An integrated RNA sequencing and network pharmacology approach reveals the molecular mechanism of dapagliflozin in the treatment of diabetic nephropathy

Abstract

Dapagliflozin, an inhibitor of sodium-glucose cotransporter 2 (SGLT2), is a new type of oral hypoglycemic drugs which can promote glucose excretion in the kidney. Studies have shown that dapagliflozin has renoprotective effect in the treatment of type 2 diabetes. However, the underlying mechanism remains unclear. Here, we combined integrated RNA sequencing and network pharmacology approach to investigate the molecular mechanism of dapagliflozin for diabetic nephropathy (DN). Dapagliflozin significantly relieved glucose intolerance, urinary albumin/creatinine ratio (UACR) and renal pathological injuries of db/db mice. The LncRNA and mRNA expression in kidney tissues from control group (CR), db/db group (DN) and dapagliflozin group (DG) were assessed by RNA sequencing.
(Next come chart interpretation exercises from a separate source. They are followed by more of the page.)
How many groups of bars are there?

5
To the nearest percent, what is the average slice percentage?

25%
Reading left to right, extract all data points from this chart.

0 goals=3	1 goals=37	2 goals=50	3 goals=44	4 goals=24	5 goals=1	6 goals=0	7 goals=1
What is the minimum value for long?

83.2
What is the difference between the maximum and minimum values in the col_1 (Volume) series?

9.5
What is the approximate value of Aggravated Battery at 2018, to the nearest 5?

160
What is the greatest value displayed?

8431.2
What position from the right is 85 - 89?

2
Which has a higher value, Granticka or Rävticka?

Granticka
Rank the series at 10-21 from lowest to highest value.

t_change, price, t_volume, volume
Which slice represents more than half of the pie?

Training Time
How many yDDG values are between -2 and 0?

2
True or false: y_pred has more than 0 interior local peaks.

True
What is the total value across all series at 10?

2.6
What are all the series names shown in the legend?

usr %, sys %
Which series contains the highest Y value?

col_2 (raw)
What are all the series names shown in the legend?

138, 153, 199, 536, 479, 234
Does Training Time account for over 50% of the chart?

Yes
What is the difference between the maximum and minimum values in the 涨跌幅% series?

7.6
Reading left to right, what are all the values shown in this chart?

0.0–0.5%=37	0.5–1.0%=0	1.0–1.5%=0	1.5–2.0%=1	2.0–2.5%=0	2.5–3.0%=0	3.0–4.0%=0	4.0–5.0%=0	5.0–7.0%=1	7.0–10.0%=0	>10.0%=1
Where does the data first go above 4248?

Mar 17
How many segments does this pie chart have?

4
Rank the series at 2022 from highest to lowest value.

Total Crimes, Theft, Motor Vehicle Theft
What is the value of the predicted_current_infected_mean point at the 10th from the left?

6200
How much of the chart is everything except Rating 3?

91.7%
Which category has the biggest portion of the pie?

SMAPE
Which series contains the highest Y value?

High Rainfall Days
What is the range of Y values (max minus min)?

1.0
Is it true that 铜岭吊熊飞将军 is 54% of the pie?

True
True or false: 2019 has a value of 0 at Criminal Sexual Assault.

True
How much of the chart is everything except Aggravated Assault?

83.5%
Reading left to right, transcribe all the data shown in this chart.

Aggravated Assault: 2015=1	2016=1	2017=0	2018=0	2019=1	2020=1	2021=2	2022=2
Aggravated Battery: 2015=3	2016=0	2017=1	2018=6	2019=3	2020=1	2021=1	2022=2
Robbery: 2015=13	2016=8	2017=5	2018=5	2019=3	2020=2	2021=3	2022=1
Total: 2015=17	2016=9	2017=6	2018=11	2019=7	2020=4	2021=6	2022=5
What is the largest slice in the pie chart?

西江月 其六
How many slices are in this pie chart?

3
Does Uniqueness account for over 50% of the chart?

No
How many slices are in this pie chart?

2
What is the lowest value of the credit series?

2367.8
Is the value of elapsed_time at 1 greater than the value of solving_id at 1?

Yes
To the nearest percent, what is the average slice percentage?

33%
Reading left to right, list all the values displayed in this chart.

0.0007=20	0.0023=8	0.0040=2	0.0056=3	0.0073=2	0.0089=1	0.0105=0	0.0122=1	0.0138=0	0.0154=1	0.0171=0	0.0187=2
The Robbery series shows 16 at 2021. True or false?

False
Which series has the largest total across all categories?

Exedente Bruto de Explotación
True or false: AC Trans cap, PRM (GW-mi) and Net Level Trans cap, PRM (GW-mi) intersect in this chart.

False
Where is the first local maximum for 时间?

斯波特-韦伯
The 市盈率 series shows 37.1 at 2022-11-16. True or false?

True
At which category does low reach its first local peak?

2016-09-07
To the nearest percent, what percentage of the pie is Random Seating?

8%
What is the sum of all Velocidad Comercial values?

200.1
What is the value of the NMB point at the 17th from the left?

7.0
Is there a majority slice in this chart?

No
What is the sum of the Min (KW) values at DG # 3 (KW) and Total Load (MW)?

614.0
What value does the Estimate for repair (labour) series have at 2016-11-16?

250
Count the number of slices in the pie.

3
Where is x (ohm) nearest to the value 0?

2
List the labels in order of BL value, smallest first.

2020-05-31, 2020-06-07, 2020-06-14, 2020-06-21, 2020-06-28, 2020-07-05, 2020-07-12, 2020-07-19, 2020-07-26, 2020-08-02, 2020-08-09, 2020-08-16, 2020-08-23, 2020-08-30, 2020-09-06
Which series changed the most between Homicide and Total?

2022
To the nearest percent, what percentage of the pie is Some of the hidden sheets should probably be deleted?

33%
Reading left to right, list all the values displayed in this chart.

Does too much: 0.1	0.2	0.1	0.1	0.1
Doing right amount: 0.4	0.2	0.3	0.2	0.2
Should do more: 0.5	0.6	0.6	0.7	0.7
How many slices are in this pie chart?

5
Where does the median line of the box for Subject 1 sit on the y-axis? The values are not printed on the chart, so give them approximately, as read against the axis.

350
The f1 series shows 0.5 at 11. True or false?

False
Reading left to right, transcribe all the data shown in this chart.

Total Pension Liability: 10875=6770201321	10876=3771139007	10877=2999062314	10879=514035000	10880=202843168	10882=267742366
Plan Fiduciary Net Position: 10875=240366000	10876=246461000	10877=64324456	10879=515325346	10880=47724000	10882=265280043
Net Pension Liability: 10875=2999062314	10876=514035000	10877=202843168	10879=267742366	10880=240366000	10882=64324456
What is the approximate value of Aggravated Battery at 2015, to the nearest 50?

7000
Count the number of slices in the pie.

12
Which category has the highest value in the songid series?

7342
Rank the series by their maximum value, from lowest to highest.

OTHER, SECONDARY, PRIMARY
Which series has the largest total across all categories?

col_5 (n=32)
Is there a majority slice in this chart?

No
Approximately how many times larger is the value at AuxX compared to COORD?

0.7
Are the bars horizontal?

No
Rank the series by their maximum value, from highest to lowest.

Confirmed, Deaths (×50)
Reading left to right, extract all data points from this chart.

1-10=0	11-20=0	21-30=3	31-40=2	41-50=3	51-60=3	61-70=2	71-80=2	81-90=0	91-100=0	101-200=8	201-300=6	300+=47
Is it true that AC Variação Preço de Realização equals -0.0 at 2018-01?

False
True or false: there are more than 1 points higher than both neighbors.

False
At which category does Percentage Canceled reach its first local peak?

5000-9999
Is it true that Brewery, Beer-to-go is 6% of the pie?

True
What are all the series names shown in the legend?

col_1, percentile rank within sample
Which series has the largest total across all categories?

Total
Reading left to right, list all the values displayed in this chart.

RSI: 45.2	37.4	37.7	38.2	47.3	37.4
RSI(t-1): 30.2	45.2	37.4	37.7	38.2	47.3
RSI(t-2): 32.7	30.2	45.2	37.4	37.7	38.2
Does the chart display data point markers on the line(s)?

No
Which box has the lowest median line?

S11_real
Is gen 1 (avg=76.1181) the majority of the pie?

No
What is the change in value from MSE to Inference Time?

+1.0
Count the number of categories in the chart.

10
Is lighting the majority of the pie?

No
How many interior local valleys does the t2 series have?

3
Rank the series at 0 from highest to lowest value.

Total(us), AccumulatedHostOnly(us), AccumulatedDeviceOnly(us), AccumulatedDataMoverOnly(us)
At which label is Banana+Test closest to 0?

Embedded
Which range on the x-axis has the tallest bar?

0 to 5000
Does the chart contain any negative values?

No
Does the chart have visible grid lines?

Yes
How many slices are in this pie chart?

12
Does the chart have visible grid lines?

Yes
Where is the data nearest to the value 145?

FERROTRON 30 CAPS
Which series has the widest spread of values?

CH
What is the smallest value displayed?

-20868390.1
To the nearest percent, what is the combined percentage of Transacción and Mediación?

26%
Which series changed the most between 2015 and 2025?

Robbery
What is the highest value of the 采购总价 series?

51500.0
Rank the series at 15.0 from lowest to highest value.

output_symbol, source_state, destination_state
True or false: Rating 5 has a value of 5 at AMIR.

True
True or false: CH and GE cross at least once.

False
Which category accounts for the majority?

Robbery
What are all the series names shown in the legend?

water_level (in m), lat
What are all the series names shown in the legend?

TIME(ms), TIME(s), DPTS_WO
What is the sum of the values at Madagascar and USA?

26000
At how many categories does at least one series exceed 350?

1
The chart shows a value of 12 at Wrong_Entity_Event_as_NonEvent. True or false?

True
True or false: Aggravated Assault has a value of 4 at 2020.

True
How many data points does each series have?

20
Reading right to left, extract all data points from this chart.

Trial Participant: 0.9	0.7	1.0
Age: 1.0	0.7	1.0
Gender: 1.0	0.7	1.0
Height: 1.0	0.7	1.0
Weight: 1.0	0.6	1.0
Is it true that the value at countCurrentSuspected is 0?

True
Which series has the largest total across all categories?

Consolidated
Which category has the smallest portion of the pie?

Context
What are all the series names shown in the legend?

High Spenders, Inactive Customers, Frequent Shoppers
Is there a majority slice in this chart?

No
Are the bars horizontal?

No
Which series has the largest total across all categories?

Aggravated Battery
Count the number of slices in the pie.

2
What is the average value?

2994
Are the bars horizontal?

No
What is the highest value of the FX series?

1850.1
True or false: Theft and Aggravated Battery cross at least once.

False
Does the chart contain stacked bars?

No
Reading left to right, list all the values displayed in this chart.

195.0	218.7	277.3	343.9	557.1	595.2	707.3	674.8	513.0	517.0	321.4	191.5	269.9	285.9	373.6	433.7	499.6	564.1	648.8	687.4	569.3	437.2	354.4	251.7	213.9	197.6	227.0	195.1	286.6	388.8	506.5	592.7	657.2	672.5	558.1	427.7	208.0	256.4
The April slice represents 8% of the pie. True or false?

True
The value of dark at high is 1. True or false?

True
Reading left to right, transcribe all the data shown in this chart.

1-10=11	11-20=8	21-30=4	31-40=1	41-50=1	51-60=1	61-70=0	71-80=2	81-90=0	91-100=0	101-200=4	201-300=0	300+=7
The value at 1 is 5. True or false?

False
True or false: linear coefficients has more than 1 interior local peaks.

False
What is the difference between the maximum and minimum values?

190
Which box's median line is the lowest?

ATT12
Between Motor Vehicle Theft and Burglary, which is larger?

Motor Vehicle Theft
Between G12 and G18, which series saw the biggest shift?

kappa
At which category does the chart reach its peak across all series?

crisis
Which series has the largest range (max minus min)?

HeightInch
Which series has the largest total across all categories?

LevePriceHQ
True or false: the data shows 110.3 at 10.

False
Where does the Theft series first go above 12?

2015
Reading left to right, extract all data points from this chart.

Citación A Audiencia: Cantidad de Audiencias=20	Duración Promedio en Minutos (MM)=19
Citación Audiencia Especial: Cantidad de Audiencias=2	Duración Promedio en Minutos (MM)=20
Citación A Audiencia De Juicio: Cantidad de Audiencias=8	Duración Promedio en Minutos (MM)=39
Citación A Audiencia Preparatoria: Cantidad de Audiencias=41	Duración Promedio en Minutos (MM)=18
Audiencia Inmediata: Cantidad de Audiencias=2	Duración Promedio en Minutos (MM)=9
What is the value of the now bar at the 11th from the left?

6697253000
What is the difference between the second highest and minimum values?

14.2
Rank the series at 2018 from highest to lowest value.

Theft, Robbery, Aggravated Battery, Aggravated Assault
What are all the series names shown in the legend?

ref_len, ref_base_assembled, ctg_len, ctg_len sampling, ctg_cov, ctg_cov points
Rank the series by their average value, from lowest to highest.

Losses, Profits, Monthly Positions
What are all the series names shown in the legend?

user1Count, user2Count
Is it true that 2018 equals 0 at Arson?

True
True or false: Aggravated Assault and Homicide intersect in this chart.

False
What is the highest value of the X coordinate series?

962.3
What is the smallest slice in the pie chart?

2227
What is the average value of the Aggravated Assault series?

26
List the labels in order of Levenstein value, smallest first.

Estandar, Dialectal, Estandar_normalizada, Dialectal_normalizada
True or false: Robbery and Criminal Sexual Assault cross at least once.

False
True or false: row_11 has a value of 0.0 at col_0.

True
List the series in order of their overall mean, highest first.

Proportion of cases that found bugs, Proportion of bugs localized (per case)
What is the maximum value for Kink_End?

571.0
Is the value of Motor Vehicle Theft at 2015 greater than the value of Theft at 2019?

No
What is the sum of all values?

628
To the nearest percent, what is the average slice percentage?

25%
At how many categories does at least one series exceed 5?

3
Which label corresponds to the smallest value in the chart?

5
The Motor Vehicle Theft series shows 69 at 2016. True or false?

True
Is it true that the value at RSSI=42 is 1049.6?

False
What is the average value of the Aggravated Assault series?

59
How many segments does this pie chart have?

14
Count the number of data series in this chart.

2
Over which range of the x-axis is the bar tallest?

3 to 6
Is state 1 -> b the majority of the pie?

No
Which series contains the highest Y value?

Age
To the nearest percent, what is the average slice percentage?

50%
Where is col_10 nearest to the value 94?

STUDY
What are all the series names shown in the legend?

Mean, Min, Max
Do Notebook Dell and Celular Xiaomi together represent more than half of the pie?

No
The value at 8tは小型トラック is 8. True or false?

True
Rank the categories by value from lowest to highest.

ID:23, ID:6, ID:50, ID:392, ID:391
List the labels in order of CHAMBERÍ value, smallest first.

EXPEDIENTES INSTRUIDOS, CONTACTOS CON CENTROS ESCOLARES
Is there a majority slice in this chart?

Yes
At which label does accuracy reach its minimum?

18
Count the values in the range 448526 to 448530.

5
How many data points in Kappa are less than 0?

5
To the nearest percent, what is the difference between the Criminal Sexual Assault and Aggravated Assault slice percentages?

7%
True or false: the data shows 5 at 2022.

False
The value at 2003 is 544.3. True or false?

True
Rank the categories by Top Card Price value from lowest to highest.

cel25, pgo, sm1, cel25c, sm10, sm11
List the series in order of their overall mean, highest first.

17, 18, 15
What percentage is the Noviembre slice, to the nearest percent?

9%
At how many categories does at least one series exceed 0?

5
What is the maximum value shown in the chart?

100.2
We identified 7 LncRNAs and 64 mRNAs common differentially expressed in CR vs DN and DN vs DG, which were used to construct co-expression network to reveal significantly correlated expression patterns in DN. In addition, network pharmacology was used to predict the therapeutic targets of dapagliflozin and we constructed component-target-pathway network according to the results of RNA sequencing and network pharmacology. We found that SMAD9, PPARG, CD36, CYP4A12A, CYP4A12B, CASP3, H2-DMB2, MAPK1, MAPK3, C3 and IL-10 might be the pivotal targets of dapagliflozin for treating DN and these genes were mainly enriched in pathways including TGF-β signaling pathway, PPAR signaling pathway, Chemokine signaling pathway, etc. Our results have important implication and provide novel insights into the protective mechanism of dapagliflozin for treating DN.